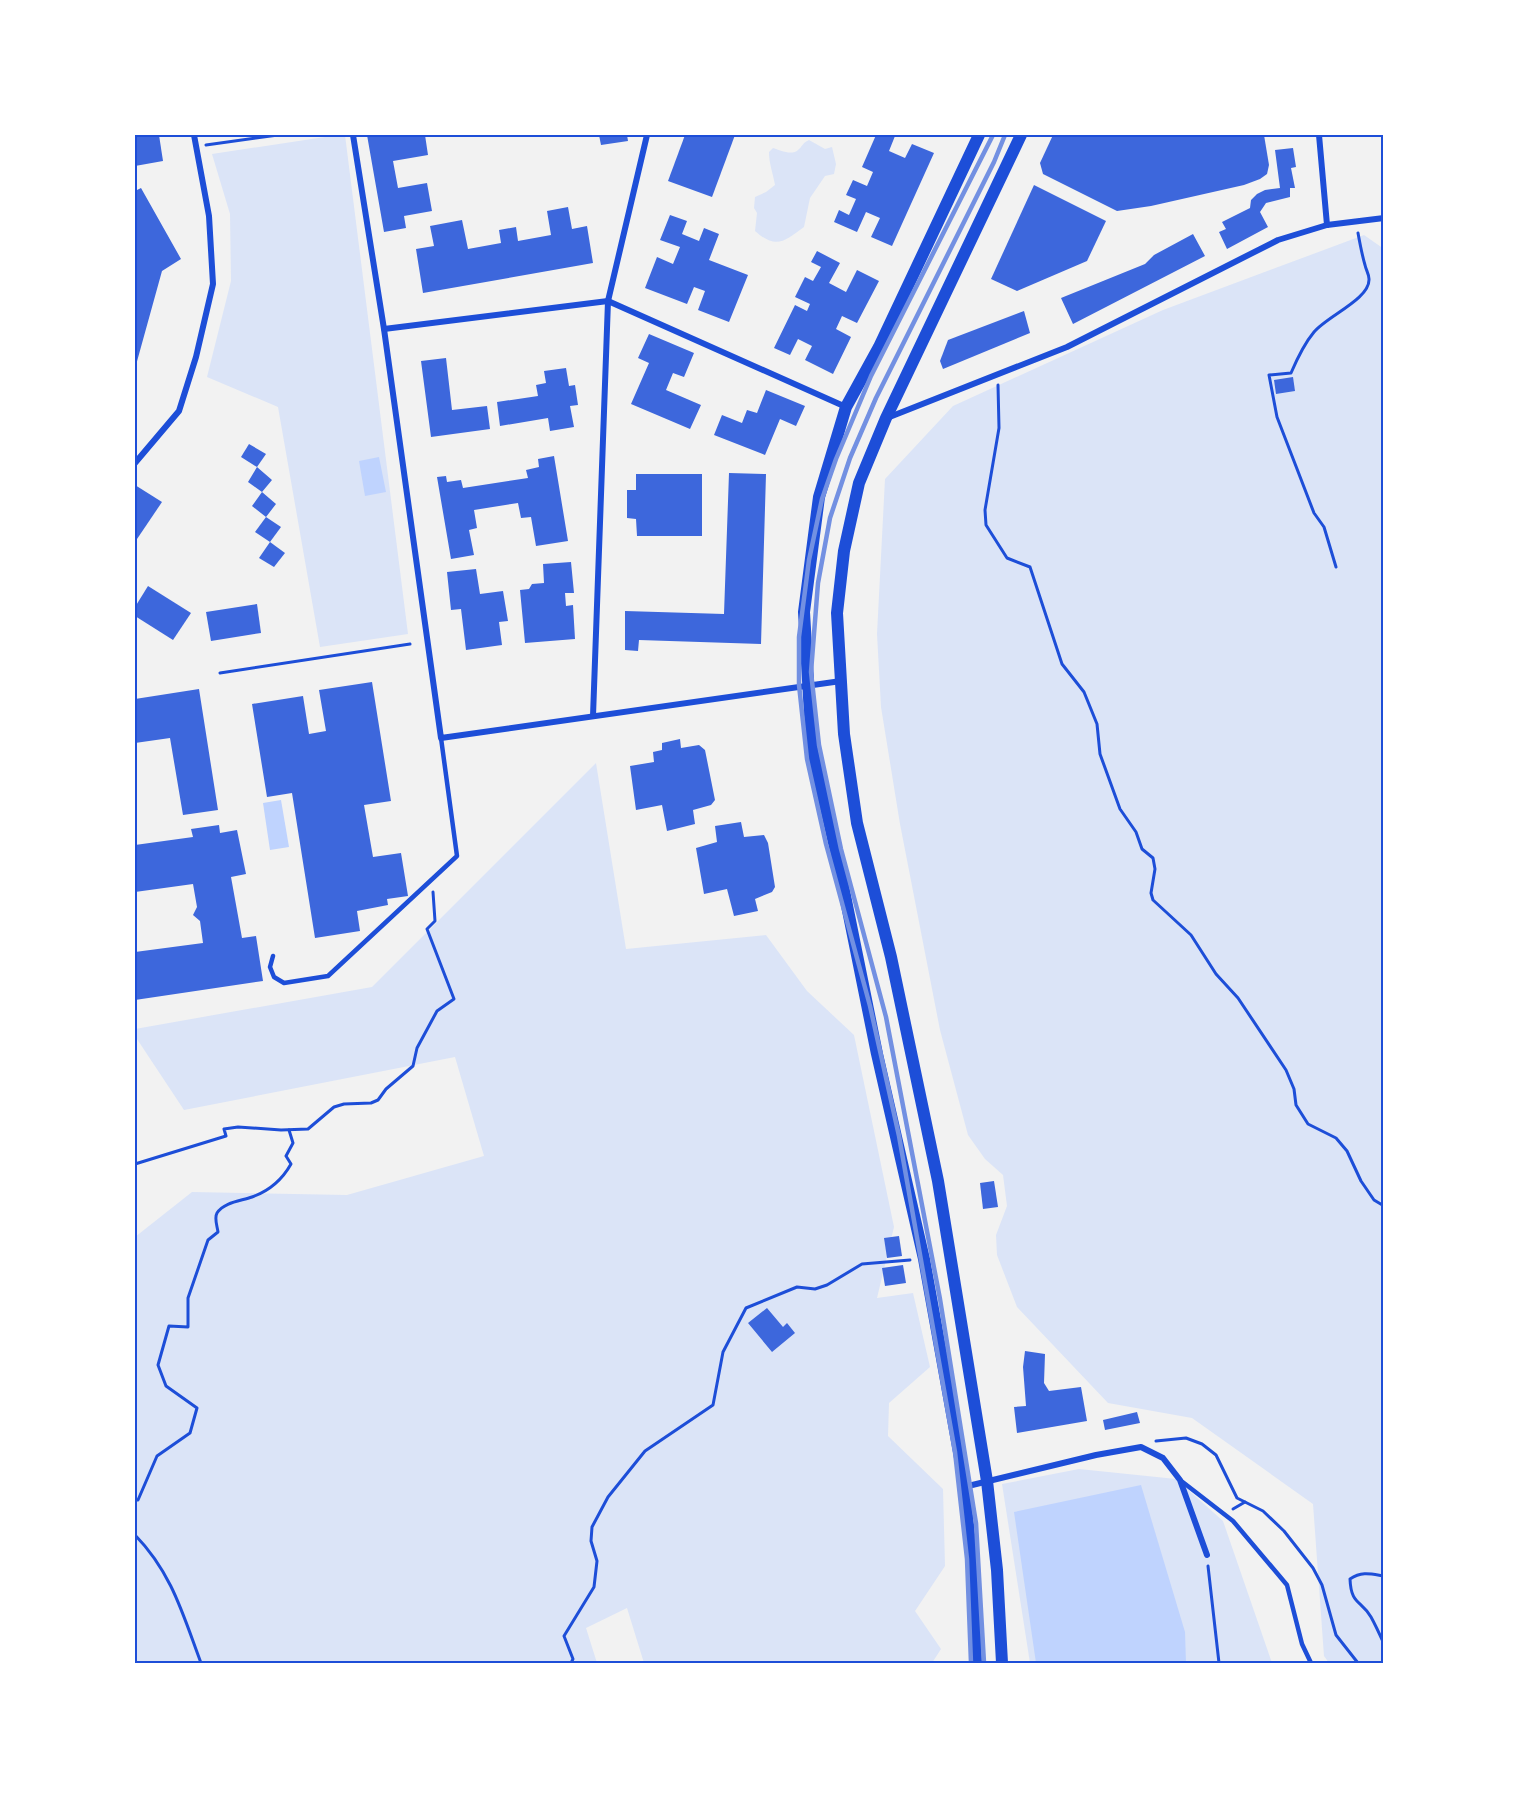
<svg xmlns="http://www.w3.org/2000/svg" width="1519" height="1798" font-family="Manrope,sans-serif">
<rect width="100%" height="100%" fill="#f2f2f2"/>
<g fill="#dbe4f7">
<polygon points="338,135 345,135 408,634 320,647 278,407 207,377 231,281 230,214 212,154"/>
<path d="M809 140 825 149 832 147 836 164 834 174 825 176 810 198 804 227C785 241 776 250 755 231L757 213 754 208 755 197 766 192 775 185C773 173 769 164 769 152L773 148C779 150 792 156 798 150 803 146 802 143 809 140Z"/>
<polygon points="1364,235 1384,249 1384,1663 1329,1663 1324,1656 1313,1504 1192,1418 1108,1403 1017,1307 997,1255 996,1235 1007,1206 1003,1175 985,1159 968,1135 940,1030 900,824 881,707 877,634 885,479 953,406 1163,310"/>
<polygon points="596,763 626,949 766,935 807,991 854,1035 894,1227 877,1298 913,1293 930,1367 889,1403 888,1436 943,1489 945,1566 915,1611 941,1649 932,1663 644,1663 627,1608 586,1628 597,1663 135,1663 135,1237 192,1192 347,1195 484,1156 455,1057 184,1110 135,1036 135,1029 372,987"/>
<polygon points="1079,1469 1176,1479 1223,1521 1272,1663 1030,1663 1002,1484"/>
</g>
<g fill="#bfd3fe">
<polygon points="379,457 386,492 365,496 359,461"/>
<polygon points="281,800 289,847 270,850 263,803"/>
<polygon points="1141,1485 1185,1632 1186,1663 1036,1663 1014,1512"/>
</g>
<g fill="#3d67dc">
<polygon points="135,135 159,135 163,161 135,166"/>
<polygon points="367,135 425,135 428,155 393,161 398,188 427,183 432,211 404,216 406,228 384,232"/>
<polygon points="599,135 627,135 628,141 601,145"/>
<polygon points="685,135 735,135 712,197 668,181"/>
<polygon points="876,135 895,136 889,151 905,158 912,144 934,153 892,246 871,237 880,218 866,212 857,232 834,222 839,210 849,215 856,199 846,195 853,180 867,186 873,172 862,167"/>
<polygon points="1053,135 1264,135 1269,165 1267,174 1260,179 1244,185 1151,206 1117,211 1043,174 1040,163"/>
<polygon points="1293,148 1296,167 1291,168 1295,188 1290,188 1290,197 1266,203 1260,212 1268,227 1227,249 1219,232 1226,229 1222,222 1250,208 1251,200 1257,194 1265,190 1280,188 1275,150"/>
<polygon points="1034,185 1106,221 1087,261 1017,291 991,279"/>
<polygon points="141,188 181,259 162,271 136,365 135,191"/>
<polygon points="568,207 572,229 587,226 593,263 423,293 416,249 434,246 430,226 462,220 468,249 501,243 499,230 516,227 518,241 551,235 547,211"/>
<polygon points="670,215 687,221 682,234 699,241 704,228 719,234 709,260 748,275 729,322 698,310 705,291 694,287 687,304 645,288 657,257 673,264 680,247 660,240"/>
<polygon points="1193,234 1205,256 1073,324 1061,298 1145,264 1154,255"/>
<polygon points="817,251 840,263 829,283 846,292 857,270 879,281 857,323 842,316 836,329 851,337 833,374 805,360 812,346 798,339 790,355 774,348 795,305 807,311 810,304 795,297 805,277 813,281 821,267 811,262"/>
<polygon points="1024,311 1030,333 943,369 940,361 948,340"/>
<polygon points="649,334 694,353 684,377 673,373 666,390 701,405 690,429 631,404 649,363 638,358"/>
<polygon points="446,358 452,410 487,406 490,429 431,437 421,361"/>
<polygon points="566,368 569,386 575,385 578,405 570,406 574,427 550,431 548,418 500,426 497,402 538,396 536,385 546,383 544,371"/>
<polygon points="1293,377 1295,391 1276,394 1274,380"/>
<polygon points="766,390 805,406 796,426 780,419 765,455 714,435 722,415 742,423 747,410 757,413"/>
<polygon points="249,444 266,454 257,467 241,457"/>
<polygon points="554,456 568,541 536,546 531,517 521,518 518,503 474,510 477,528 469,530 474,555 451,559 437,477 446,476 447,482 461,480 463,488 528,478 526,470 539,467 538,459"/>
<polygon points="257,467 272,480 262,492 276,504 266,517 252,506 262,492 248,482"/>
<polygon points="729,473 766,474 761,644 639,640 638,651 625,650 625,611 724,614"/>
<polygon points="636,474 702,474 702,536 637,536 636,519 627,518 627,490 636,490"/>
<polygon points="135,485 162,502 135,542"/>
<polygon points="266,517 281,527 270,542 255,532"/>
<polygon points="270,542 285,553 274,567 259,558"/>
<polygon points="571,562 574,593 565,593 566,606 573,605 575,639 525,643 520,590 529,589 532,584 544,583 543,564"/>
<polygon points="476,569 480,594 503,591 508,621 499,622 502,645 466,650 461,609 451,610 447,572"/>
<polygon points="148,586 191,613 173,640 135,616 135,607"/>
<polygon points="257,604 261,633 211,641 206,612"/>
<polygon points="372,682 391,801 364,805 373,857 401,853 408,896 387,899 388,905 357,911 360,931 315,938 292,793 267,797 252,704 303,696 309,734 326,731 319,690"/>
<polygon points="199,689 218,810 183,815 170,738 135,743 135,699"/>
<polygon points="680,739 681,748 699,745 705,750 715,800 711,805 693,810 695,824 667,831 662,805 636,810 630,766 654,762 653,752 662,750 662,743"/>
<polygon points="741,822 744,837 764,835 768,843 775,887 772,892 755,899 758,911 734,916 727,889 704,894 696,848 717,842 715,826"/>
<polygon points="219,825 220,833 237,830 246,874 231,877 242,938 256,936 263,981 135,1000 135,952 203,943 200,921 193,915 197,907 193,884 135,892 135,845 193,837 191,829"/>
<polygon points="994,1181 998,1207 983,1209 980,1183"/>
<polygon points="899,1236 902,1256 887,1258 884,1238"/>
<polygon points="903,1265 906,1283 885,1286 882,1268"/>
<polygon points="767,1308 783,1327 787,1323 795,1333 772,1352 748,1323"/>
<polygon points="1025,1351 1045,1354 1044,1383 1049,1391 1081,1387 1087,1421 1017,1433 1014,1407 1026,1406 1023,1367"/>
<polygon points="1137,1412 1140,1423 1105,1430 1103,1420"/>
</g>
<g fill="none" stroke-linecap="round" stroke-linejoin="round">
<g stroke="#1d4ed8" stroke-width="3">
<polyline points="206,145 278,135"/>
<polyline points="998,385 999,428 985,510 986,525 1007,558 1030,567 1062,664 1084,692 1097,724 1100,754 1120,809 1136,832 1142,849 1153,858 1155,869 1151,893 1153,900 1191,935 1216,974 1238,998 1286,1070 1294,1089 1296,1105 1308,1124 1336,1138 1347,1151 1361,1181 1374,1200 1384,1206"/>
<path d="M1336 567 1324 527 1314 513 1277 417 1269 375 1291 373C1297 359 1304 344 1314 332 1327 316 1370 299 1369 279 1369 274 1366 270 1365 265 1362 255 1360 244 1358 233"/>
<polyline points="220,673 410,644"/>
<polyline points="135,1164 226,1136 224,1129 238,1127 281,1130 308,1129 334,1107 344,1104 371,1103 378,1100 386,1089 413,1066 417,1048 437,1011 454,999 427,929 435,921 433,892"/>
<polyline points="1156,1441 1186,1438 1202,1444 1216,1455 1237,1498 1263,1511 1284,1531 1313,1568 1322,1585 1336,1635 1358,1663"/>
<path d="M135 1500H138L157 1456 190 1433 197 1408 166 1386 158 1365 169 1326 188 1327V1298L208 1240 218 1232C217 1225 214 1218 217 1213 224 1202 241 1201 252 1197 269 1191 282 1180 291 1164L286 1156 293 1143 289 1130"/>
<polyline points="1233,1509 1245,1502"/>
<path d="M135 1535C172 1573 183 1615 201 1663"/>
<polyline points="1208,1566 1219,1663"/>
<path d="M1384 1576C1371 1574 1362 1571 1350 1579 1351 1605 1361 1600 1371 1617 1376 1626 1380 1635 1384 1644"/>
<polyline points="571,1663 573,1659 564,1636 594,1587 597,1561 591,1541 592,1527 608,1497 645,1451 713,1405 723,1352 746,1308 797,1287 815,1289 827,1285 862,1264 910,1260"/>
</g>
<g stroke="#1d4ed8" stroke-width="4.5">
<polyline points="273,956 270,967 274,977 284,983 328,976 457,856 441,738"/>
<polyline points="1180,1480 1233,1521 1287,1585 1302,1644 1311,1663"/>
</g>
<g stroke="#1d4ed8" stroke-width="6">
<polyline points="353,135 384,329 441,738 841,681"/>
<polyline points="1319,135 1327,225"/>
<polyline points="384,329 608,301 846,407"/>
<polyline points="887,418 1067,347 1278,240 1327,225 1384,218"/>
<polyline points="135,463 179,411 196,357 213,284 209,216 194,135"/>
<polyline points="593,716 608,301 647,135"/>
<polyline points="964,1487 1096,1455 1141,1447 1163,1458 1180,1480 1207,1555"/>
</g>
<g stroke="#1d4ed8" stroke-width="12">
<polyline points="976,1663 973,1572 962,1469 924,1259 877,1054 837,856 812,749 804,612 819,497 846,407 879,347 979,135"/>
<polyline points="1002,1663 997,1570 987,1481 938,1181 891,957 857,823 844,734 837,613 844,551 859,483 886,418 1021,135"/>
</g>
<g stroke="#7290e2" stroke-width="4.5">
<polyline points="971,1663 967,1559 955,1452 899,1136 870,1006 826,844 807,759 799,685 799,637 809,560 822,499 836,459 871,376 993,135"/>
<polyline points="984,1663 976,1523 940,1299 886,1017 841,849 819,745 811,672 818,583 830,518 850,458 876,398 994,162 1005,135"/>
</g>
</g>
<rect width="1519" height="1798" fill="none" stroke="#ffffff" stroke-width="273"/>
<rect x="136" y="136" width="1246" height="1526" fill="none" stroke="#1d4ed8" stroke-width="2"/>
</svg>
...
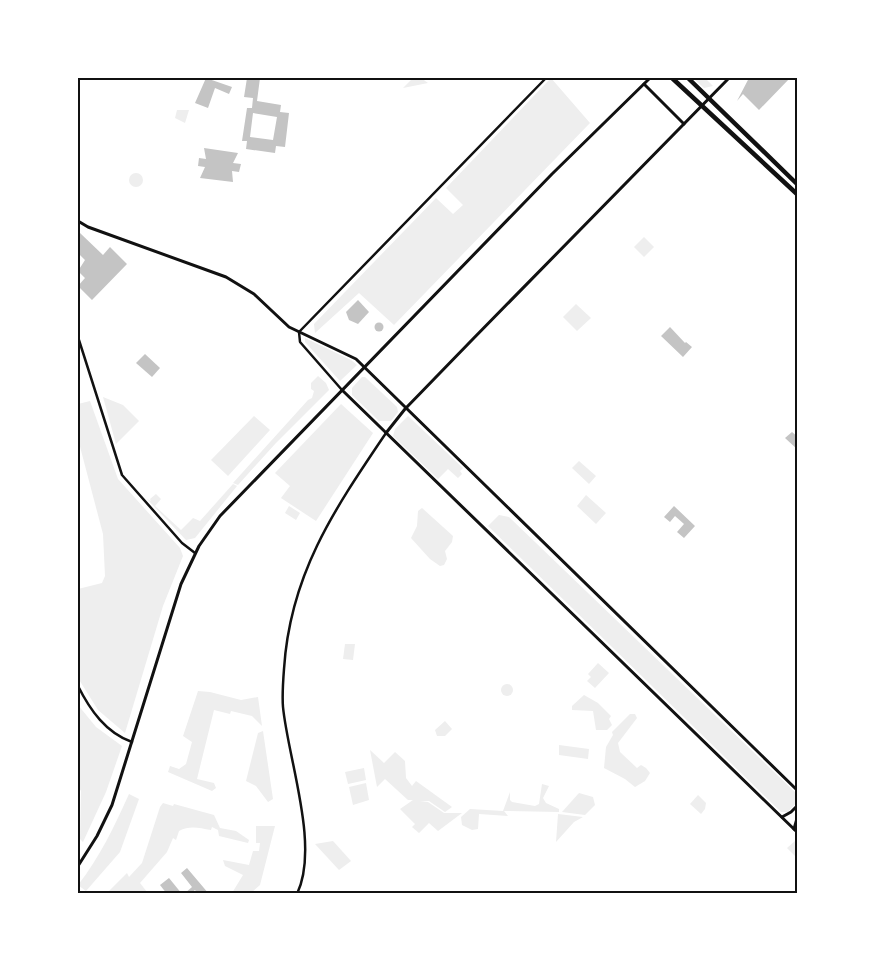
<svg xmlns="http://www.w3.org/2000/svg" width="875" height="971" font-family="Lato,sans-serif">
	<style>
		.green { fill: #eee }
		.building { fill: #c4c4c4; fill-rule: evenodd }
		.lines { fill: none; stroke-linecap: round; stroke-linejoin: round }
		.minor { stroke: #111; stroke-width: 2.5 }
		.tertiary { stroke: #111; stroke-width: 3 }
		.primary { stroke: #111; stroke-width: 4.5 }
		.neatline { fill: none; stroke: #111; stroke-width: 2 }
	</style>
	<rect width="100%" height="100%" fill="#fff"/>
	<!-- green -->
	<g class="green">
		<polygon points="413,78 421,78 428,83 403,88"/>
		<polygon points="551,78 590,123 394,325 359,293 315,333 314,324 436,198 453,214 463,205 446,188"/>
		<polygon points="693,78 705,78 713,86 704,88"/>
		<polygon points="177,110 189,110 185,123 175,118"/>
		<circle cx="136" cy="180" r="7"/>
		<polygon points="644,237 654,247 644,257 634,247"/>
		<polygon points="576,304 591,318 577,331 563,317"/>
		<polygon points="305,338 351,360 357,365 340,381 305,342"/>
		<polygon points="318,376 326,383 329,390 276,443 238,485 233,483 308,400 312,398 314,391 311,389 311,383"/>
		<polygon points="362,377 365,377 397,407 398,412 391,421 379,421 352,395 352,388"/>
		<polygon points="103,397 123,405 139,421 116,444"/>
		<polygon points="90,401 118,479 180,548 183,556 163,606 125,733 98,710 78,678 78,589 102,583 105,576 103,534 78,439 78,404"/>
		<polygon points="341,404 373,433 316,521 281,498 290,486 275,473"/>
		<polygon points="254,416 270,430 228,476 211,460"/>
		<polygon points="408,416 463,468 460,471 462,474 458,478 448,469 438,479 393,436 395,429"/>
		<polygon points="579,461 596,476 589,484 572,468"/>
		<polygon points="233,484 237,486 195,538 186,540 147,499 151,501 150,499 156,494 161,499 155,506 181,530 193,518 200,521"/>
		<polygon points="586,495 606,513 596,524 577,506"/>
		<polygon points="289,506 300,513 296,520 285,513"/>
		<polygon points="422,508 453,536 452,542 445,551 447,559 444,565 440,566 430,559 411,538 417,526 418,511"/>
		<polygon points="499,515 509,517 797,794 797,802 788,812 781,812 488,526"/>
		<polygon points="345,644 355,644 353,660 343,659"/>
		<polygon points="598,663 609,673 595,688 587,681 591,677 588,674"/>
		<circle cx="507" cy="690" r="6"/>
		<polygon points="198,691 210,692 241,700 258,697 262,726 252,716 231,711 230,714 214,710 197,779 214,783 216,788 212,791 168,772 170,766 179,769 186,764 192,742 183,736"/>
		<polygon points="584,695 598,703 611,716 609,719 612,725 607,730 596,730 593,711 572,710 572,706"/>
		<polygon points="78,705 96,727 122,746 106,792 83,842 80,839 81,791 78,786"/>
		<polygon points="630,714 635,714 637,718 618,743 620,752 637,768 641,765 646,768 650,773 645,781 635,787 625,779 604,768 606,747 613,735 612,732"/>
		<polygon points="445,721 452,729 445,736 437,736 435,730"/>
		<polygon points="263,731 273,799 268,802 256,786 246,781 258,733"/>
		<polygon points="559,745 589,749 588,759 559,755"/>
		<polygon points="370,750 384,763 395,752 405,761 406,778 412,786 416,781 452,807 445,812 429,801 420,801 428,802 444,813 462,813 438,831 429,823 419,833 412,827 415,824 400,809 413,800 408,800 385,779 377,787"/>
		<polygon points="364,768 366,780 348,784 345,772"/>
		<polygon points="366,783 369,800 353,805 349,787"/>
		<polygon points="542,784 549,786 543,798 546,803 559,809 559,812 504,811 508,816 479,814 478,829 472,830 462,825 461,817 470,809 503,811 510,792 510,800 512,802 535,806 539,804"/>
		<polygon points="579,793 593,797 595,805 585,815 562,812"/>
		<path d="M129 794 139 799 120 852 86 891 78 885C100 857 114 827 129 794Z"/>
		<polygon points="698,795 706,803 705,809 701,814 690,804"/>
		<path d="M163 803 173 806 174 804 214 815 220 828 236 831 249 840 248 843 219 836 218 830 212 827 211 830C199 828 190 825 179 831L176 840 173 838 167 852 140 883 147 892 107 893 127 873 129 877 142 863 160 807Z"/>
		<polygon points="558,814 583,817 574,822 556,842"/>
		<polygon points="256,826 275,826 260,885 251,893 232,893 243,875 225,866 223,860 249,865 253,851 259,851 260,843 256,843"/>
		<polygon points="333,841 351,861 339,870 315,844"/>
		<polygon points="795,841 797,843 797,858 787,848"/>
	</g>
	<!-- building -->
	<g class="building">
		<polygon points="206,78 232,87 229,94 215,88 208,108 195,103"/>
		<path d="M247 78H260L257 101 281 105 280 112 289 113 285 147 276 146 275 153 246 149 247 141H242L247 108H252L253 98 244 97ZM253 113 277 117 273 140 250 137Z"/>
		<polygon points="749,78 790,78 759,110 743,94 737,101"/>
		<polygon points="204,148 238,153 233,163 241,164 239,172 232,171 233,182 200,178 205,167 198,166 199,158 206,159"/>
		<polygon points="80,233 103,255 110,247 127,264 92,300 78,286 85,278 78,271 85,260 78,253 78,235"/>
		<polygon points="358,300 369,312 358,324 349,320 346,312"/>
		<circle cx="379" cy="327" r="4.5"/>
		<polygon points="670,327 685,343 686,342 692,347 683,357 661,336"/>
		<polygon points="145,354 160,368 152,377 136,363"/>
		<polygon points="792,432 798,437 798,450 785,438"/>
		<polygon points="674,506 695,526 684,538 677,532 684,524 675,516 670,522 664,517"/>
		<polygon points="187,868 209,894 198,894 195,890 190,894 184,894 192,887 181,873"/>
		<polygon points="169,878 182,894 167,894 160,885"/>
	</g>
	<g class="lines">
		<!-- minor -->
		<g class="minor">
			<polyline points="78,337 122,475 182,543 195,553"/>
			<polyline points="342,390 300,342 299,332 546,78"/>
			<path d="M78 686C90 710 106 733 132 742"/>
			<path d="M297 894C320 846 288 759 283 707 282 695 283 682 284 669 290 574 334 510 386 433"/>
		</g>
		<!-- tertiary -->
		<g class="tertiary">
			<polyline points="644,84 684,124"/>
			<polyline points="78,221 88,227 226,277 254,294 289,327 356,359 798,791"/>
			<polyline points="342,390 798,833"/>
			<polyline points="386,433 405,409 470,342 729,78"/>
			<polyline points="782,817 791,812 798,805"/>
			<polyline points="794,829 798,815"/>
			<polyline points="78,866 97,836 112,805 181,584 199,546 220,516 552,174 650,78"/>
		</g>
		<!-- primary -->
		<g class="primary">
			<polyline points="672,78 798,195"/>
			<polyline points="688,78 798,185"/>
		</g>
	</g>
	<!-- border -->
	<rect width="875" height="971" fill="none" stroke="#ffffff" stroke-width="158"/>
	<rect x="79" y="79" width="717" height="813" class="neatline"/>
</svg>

__Aim of the task__:
The answer should consist of every line from the listing above that includes the word "lines".

__Final answer__:
		.lines { fill: none; stroke-linecap: round; stroke-linejoin: round }
	<g class="lines">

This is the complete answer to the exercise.